Подошли к реке – Прокопка вперед стрелой.
– Батюшка-государь! Рыба, рыба!
А рыба в середине сети, клубком лежит. В другой сети так напихана, будто кто в каждую ячею по рыбе и по две совал.
Помолились Господу, вытянули сети. Одну сеть снова поставили, в другой рыбу понесли.
Тяжела рыбка. Упарились, тащивши.
Анастасия Марковна ахнула и еще раз ахнула.
– Ведь взбесится дурак-то наш!
На другое утро – опять сеть полна. Две сети поставили – обе полны!
В Нерчинске разговоры пошли, смех. Хотел Пашков протопопа дурнем представить, да сам же и остался в дураках. Пусты у него сети на рыбном Аввакумовом месте, хоть гони протопопа с коровьего брода.
На четвертое утро пришел Аввакум с детьми сети проверять. Полощутся, бедные, в воде, как водоросли. На куски порезаны.
Вздохнули, собрали, что осталось, пошли чинить. Всем семейством чинили. С той поры ловили рыбу тайно, и Бог давал. Все прибавка к кашке из сосновой коры. Хлеба уж совсем не видели.
Но ударили морозы, заковало реки льдом ужасным, в рост мужика. Земля же в снега не вырядилась, ветер снег уносил. Не было красоты и величия зимнего. Рябая была земля, как курица.

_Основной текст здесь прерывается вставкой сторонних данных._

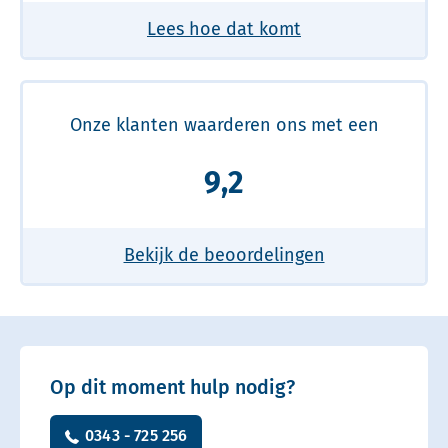
Lees hoe dat komt
Onze klanten waarderen ons met een
9,2
Bekijk de beoordelingen
Op dit moment hulp nodig?
0343 - 725 256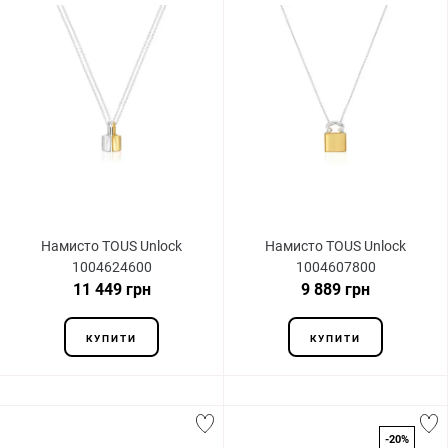
Намисто TOUS Unlock
Намисто TOUS Unlock
1004624600
1004607800
11 449 грн
9 889 грн
КУПИТИ
КУПИТИ
-20%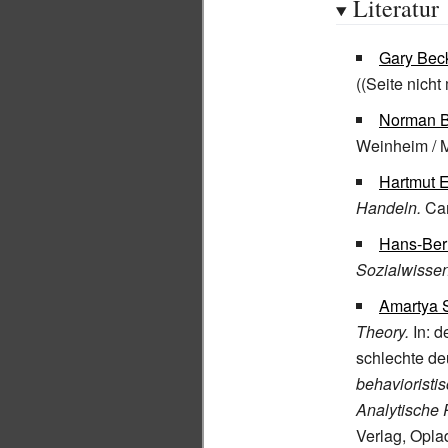
Literatur
Gary Bec
(
(
Seite nicht
Norman 
Weinheim / 
Hartmut 
Handeln.
Cam
Hans-Ber
Sozialwissen
Amartya 
Theory.
In: d
schlechte de
behavioristi
Analytische 
Verlag, Opla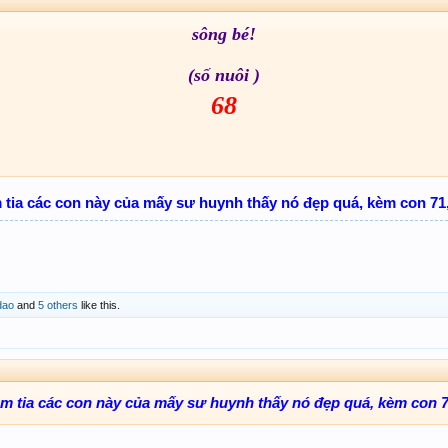
sông bé!
(số nuôi )
68
tia các con này của mấy sư huynh thấy nó đẹp quá, kèm con 71,
dao
and
5 others
like this.
m tia các con này của mấy sư huynh thấy nó đẹp quá, kèm con 7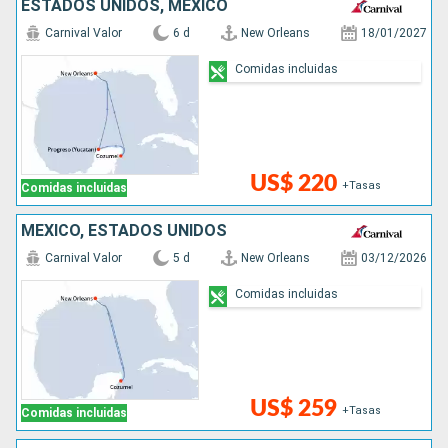
ESTADOS UNIDOS, MÉXICO
Carnival Valor
6 d
New Orleans
18/01/2027
Comidas incluidas
US$ 220
+Tasas
Comidas incluidas
MÉXICO, ESTADOS UNIDOS
Carnival Valor
5 d
New Orleans
03/12/2026
Comidas incluidas
US$ 259
+Tasas
Comidas incluidas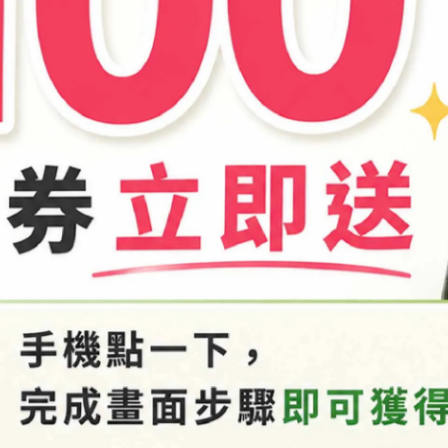
商品介紹
-25596118
1803x」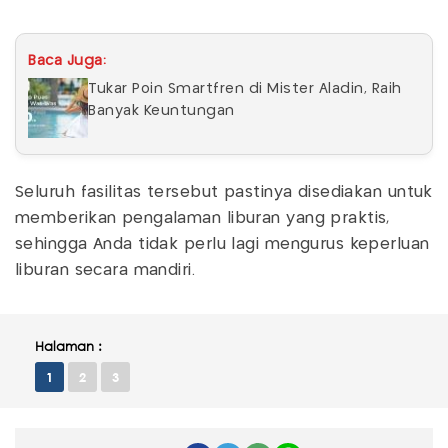
Baca Juga:
Tukar Poin Smartfren di Mister Aladin, Raih
Banyak Keuntungan
Seluruh fasilitas tersebut pastinya disediakan untuk
memberikan pengalaman liburan yang praktis,
sehingga Anda tidak perlu lagi mengurus keperluan
liburan secara mandiri.
Halaman :
1
2
3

Голодали люди, по лесам бродили. Да с рогатиной много ли добудешь, а ружей Пашков не давал, порох берег. Вот и радовались всякой мертвечине, за волками недоеденное собирали. Аввакум с детьми тоже по лесу бродил, кору драл, дрова возил.
Однажды глазастый Прокопка углядел в молодом ельнике окоченевшую лисицу. Семья уж две недели одной сосновой кашей кормилась. Положили лисицу на нарты, закидали лапником, привезли домой в сумерках. Из шкуры Агриппина Ивану чуни сшила. У него сапоги совсем разъехались.

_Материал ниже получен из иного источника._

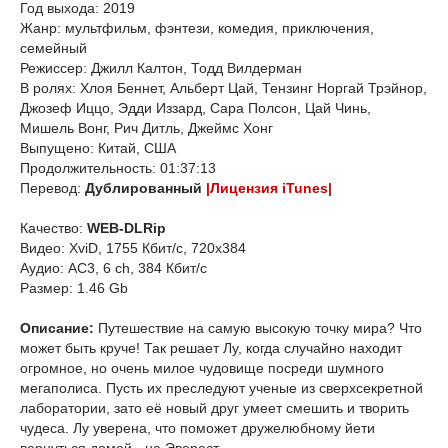
Год выхода: 2019
Жанр: мультфильм, фэнтези, комедия, приключения,
семейный
Режиссер: Джилл Калтон, Тодд Вилдерман
В ролях: Хлоя Беннет, Альберт Цай, Тензинг Норгай Трэйнор,
Джозеф Иццо, Эдди Иззард, Сара Полсон, Цай Чинь,
Мишель Вонг, Рич Дитль, Джеймс Хонг
Выпущено: Китай, США
Продолжительность: 01:37:13
Перевод:
Дублированный
|Лицензия iTunes|
Качество:
WEB-DLRip
Видео: XviD, 1755 Кбит/с, 720x384
Аудио: AC3, 6 ch, 384 Кбит/с
Размер: 1.46 Gb
Описание:
Путешествие на самую высокую точку мира? Что
может быть круче! Так решает Лу, когда случайно находит
огромное, но очень милое чудовище посреди шумного
мегаполиса. Пусть их преследуют ученые из сверхсекретной
лаборатории, зато её новый друг умеет смешить и творить
чудеса. Лу уверена, что поможет дружелюбному йети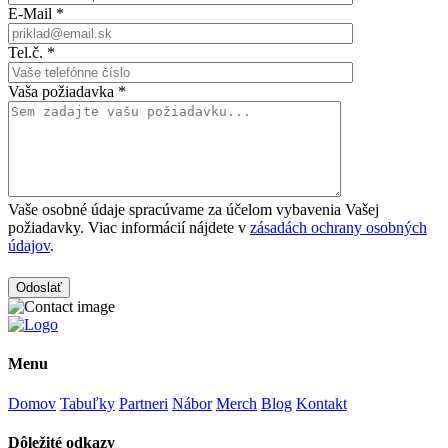
E-Mail *
Tel.č. *
Vaša požiadavka *
Vaše osobné údaje spracúvame za účelom vybavenia Vašej
požiadavky. Viac informácií nájdete v
zásadách ochrany osobných
údajov
.
Menu
Domov
Tabuľky
Partneri
Nábor
Merch
Blog
Kontakt
Dôležité odkazy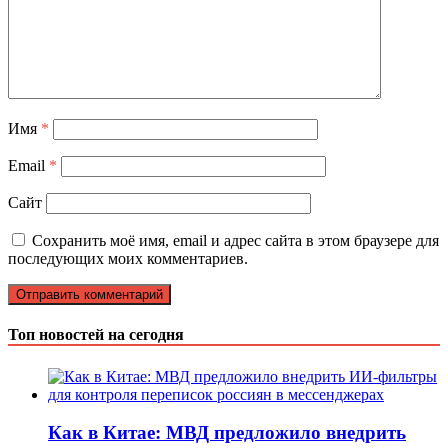
Имя
*
Email
*
Сайт
Сохранить моё имя, email и адрес сайта в этом браузере для
последующих моих комментариев.
Топ новостей на сегодня
Как в Китае: МВД предложило внедрить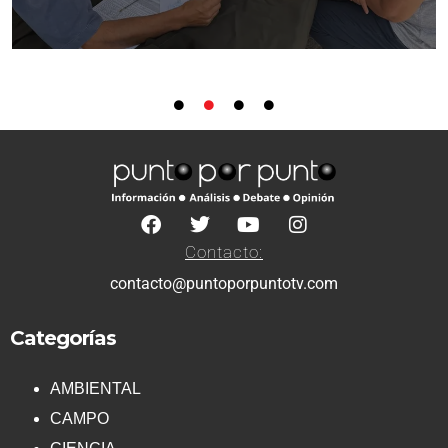
Contacto:
contacto@puntoporpuntotv.com
Categorías
AMBIENTAL
CAMPO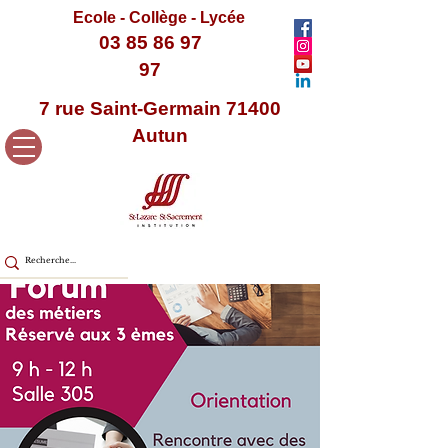
Ecole - Collège - Lycée
03 85 86 97
97
7 rue Saint-Germain 71400
Autun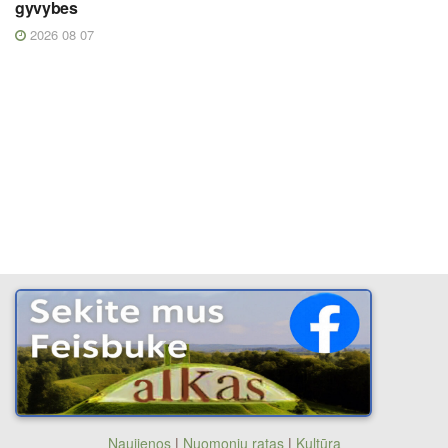
gyvybes
2026 08 07
Naujienos
|
Nuomonių ratas
|
Kultūra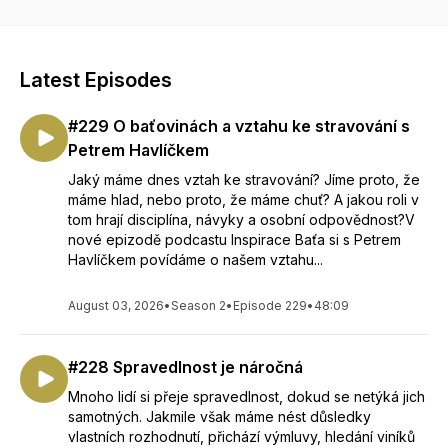
nejsou jenom boty, Baťa je životní styl. Jestli máte odvahu
začít budovat nejprve sebe, jste tady správně.
Latest Episodes
#229 O baťovinách a vztahu ke stravování s
Petrem Havlíčkem
Jaký máme dnes vztah ke stravování? Jíme proto, že
máme hlad, nebo proto, že máme chuť? A jakou roli v
tom hrají disciplína, návyky a osobní odpovědnost?V
nové epizodě podcastu Inspirace Baťa si s Petrem
Havlíčkem povídáme o našem vztahu...
August 03, 2026
•
Season 2
•
Episode 229
•
48:09
#228 Spravedlnost je náročná
Mnoho lidí si přeje spravedlnost, dokud se netýká jich
samotných. Jakmile však máme nést důsledky
vlastních rozhodnutí, přichází výmluvy, hledání viníků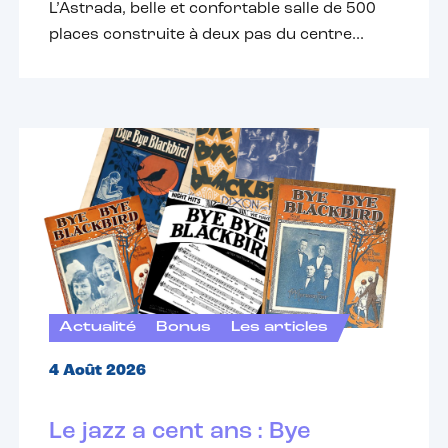
L’Astrada, belle et confortable salle de 500
places construite à deux pas du centre...
Actualité
Bonus
Les articles
4 Août 2026
Le jazz a cent ans : Bye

В другой раз ходил Аввакум отпевать умершего казака – много в ту зиму людей померло – дали конины. Грешно конину есть, да ничего иного не было.
Мучила жизнь, мучила да вдруг осыпала милостями воеводскими. Евдокия Кирилловна, жена Еремея Пашкова, никак разродиться не могла. Кинулся к Аввакуму Еремей Афанасьевич, добрый сын самодура-отца, поклонился протопопу:
– Помолись о Евдокии, батюшка! Помолись, Бога ради. Как бы дети мои сиротами не остались.

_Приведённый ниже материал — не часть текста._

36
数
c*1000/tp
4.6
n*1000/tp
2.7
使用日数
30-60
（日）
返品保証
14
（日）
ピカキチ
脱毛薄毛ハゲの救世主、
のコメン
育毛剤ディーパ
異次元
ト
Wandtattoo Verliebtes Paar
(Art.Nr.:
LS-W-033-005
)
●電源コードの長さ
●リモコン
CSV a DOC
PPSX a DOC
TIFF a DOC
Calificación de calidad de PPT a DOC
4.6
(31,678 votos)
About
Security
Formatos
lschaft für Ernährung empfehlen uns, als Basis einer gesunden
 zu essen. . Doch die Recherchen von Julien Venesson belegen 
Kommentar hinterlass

У Еремея было двое сынов. Меньшого, Ивана, Евдокия Кирилловна раз-другой присылала к Анастасии Марковне с гостинцами. Пироги приносил. Еремей, Аввакумов заступник, сам от отца много терпел. Когда протопопа кнутами потчевали, возроптал, и Афанасий Филиппович за ним со шпагою бегал. Через падун шли – один только воеводский дощаник сел на камни. Воевода на берегу, а супруга его добрая, в мужьих злодействах не виноватая, на дощанике. Вот Еремей и сказал отцу: «За грех Бог наказует! Ты протопопа кнутом бил нещадно, покаяться, государь, поспеши!» А бешеный из рук стрельца пищаль выхватил, приложился, целя Еремею в лоб, и курок-то спустил. Да осеклась умная пищаль. Он в горячке своей другой раз – щелк. Не стреляет. Он в третий раз – то же самое. Бросил пищаль, стрельца ругая, а стрелец повернул дуло в лес – да бабах! У всех, кто рядом был, уши заложило.
Молятся не за доброго, а за душу. Много поплакал Аввакум, прося Господа о благонравной и тихой Евдокии Кирилловне. Она и разрешилась от бремени, даже не вскрикнула.
Мальчик родился, большой, крепкий.
И сказал отцу Еремей:
– Аввакума позову сына крестить.
В отряде был еще черный поп. Вино любил больше Бога, угодничал перед Пашковым.
Не стал Афанасий Филиппович перечить сыну, позвал Аввакума и даже вернул ему елей, миро и священные сосуды, которые на Ангаре отобрал. Окрестил протопоп младенца, внука воеводы, нарек его Симеоном, что значит «услышанье», во имя Симеона Богоприимца.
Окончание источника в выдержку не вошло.